Ungkapan ini mengandung dua makna menurut hemat saya. Pertama unsur pertobatan. Ada waktu 40 hari bagi kita untuk bertobat. Bertobat menuntut perubahan dalam hidup. Perubahan mulai dari diri sendiri. Sangat bijak Gereja menyediakan waktu untuk merenung selama 40 hari. Meniru kebiasaan Yesus berpuasa 40 hari di Padang Gurun. Mampukah kita berpuasa di padang gurun sekarang ini?
Ada banyak godaan di sekitar. Di situlah diri kita diuji. Masih kuat atau tidak. Bukan sekadar tahan dari ujian tetapi mesti mampu untuk berubah. Dalam masa puasa ini kita mesti kembali kepada diri sendiri. Dalam kesendirian kita menmukan diri. Dari situlah kita bisa berubah.
Unsur kedua adalah percaya pada Injil. Rasanya kita sudah percaya pada Injil sejak kita dibaptis. Tetapi semudah itukah kita percaya pada Injil? Percaya pada Injil menuntut keyakinan yang kuat. Injil bukan lagi dimaknai sebagai sebuah buku yang bisa dibaca di mana saja. Lebih dari sebuah buku, injil adalah Sabda Yesus. Petuah yang keluar dari mulut Yesus.

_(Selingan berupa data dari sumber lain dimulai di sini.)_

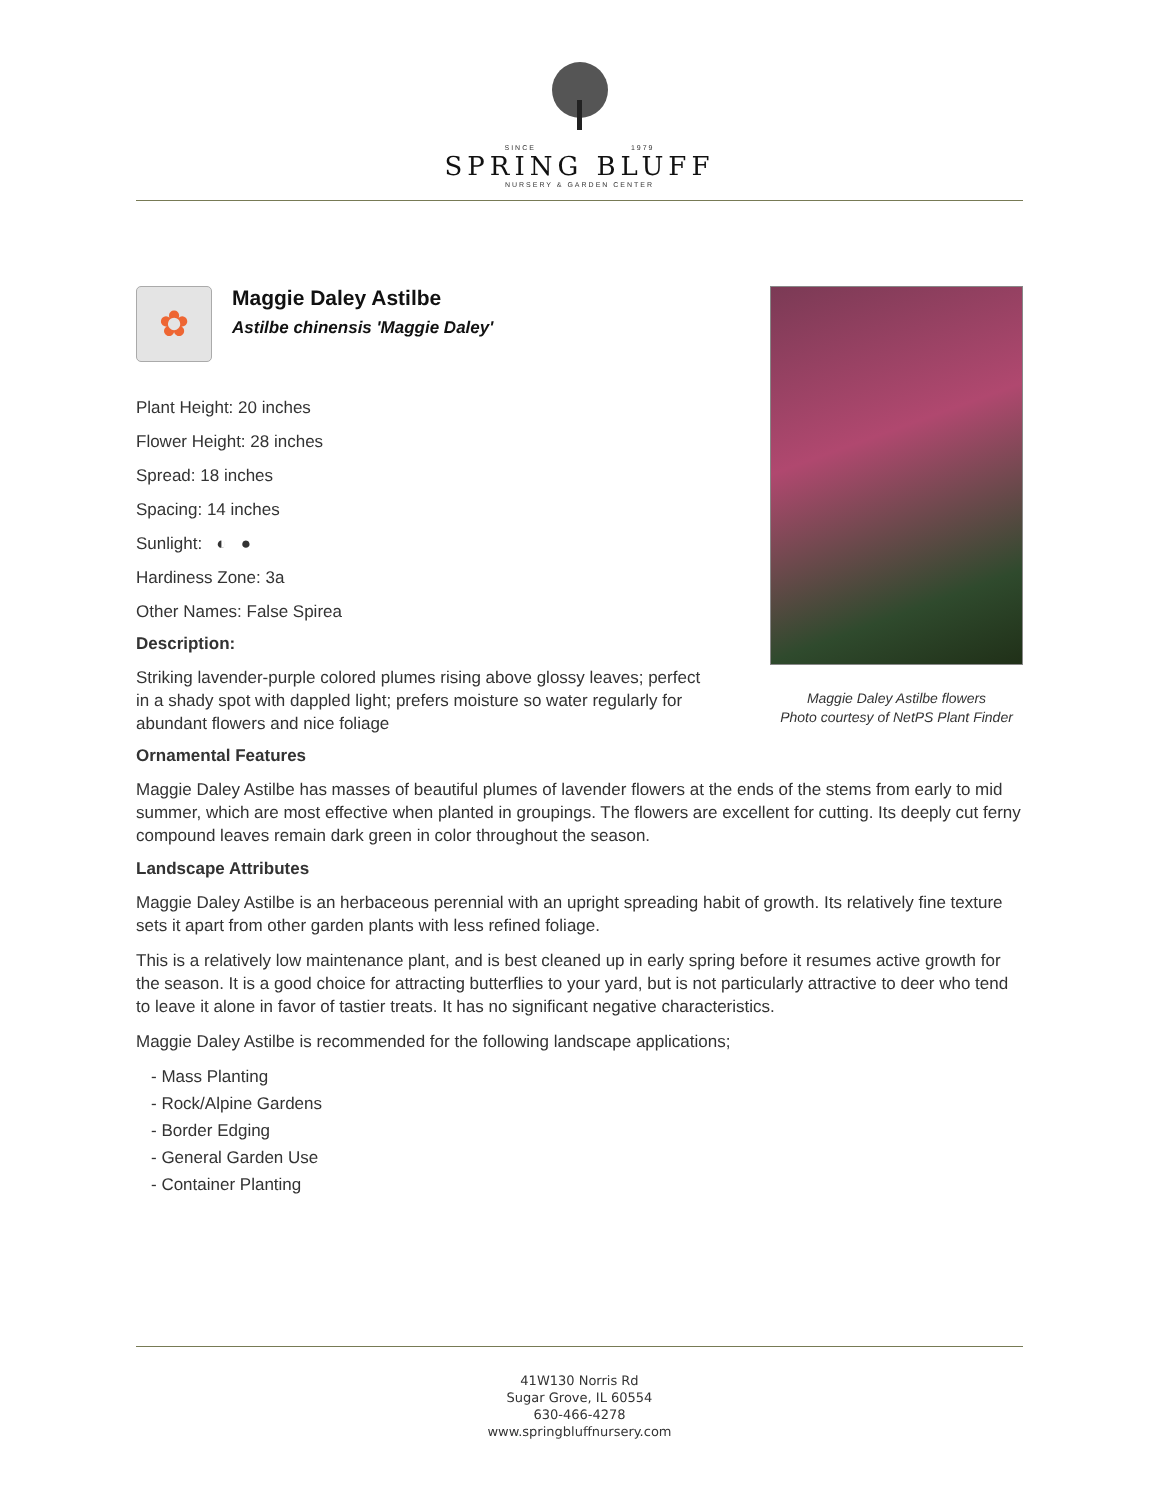SINCE 1979
SPRING BLUFF
NURSERY & GARDEN CENTER
Maggie Daley Astilbe flowers
Photo courtesy of NetPS Plant Finder
✿
Maggie Daley Astilbe
Astilbe chinensis 'Maggie Daley'
Plant Height: 20 inches
Flower Height: 28 inches
Spread: 18 inches
Spacing: 14 inches
Sunlight: ◐ ●
Hardiness Zone: 3a
Other Names: False Spirea
Description:
Striking lavender-purple colored plumes rising above glossy leaves; perfect in a shady spot with dappled light; prefers moisture so water regularly for abundant flowers and nice foliage
Ornamental Features
Maggie Daley Astilbe has masses of beautiful plumes of lavender flowers at the ends of the stems from early to mid summer, which are most effective when planted in groupings. The flowers are excellent for cutting. Its deeply cut ferny compound leaves remain dark green in color throughout the season.
Landscape Attributes
Maggie Daley Astilbe is an herbaceous perennial with an upright spreading habit of growth. Its relatively fine texture sets it apart from other garden plants with less refined foliage.
This is a relatively low maintenance plant, and is best cleaned up in early spring before it resumes active growth for the season. It is a good choice for attracting butterflies to your yard, but is not particularly attractive to deer who tend to leave it alone in favor of tastier treats. It has no significant negative characteristics.
Maggie Daley Astilbe is recommended for the following landscape applications;
- Mass Planting
- Rock/Alpine Gardens
- Border Edging
- General Garden Use
- Container Planting
41W130 Norris Rd
Sugar Grove, IL 60554
630-466-4278
www.springbluffnursery.com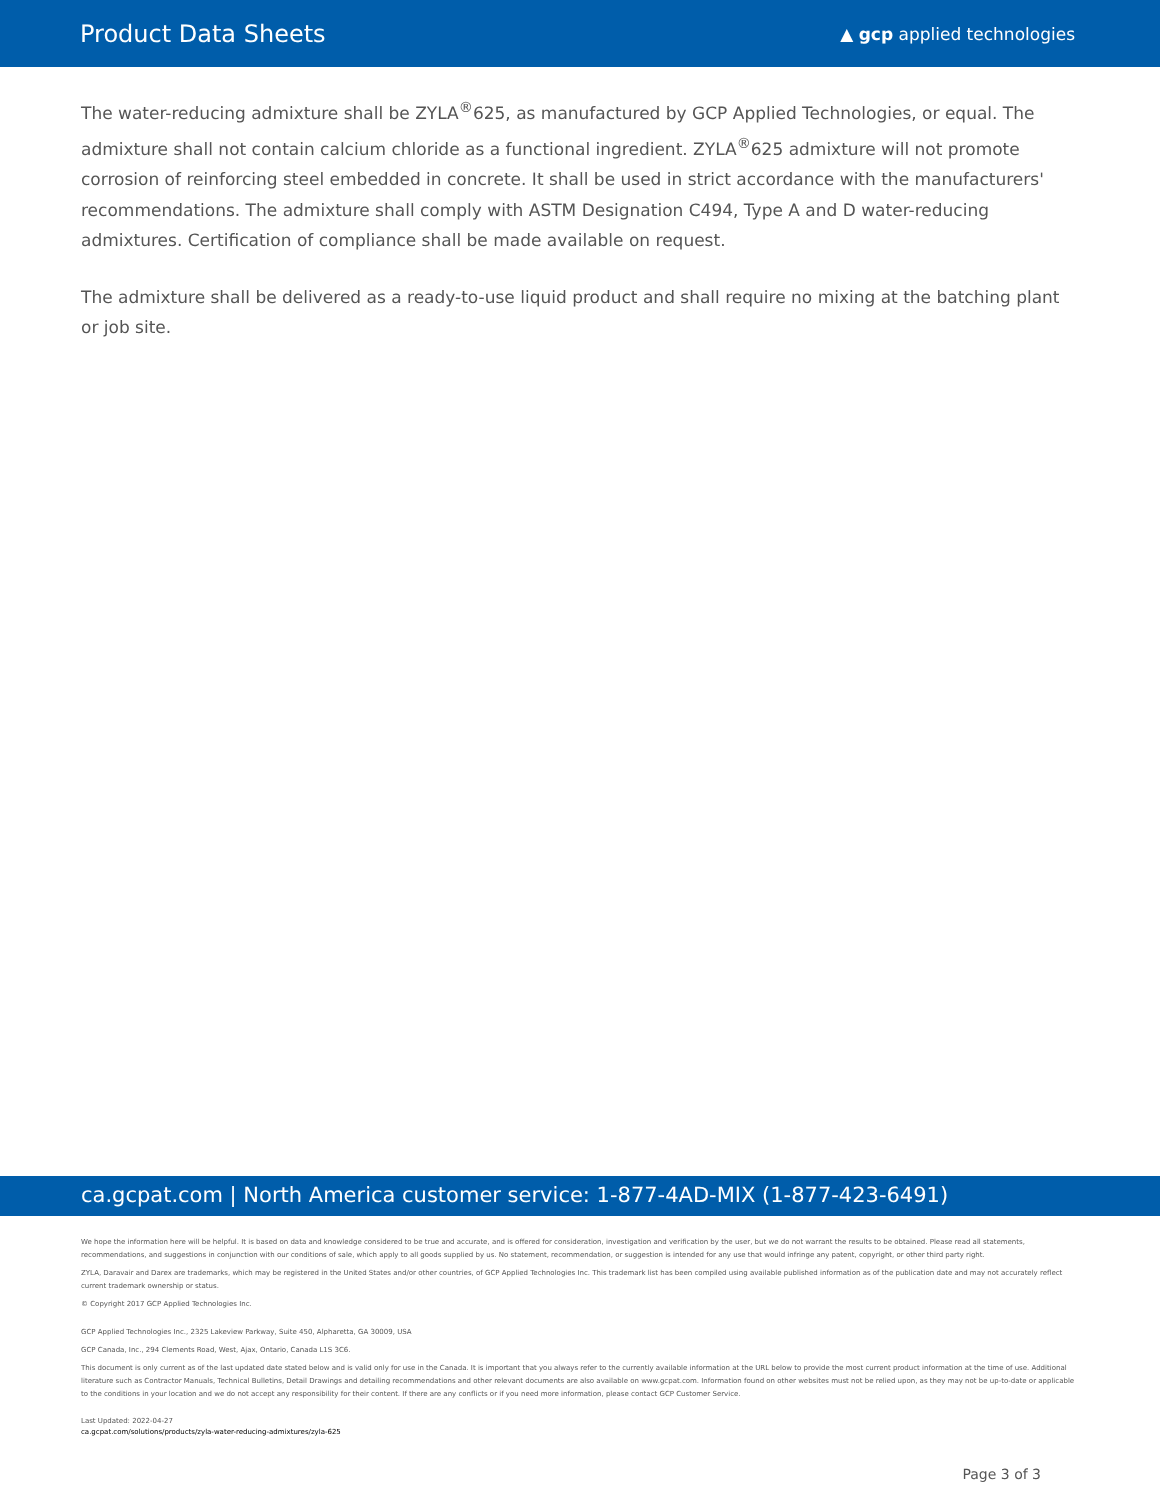Product Data Sheets
▲ gcp applied technologies
The water-reducing admixture shall be ZYLA<sup>®</sup>625, as manufactured by GCP Applied Technologies, or equal. The admixture shall not contain calcium chloride as a functional ingredient. ZYLA<sup>®</sup>625 admixture will not promote corrosion of reinforcing steel embedded in concrete. It shall be used in strict accordance with the manufacturers' recommendations. The admixture shall comply with ASTM Designation C494, Type A and D water-reducing admixtures. Certification of compliance shall be made available on request.
The admixture shall be delivered as a ready-to-use liquid product and shall require no mixing at the batching plant or job site.
ca.gcpat.com | North America customer service: 1-877-4AD-MIX (1-877-423-6491)
We hope the information here will be helpful. It is based on data and knowledge considered to be true and accurate, and is offered for consideration, investigation and verification by the user, but we do not warrant the results to be obtained. Please read all statements, recommendations, and suggestions in conjunction with our conditions of sale, which apply to all goods supplied by us. No statement, recommendation, or suggestion is intended for any use that would infringe any patent, copyright, or other third party right.
ZYLA, Daravair and Darex are trademarks, which may be registered in the United States and/or other countries, of GCP Applied Technologies Inc. This trademark list has been compiled using available published information as of the publication date and may not accurately reflect current trademark ownership or status.
© Copyright 2017 GCP Applied Technologies Inc.
GCP Applied Technologies Inc., 2325 Lakeview Parkway, Suite 450, Alpharetta, GA 30009, USA
GCP Canada, Inc., 294 Clements Road, West, Ajax, Ontario, Canada L1S 3C6.
This document is only current as of the last updated date stated below and is valid only for use in the Canada. It is important that you always refer to the currently available information at the URL below to provide the most current product information at the time of use. Additional literature such as Contractor Manuals, Technical Bulletins, Detail Drawings and detailing recommendations and other relevant documents are also available on www.gcpat.com. Information found on other websites must not be relied upon, as they may not be up-to-date or applicable to the conditions in your location and we do not accept any responsibility for their content. If there are any conflicts or if you need more information, please contact GCP Customer Service.
Last Updated: 2022-04-27
ca.gcpat.com/solutions/products/zyla-water-reducing-admixtures/zyla-625
Page 3 of 3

Dan, sekarang ini, Sabda itu bukan saja untuk dibaca dan dihayati tetapi mesti menjadi bagian dari diri kita. Oleh sebab itu, Injil mesti dihidupi. Percaya pada Injil menurut hemat saya berarti menjadikan Injil itu sebagai bagian dari diri kita. Orang lain mestinya mampu melihat diri kita sebagai sebuah Injil, sebagai kabar sukacita bagi sesama. Apakah kita sudah menjadi kabar yang menggembirakan bagi sesama kita?
Mari bersama-sama dalam masa puasa ini kita kembali kepada diri kita, melihat ke kedalaman hati. Selamat bepantang dan berpuasa.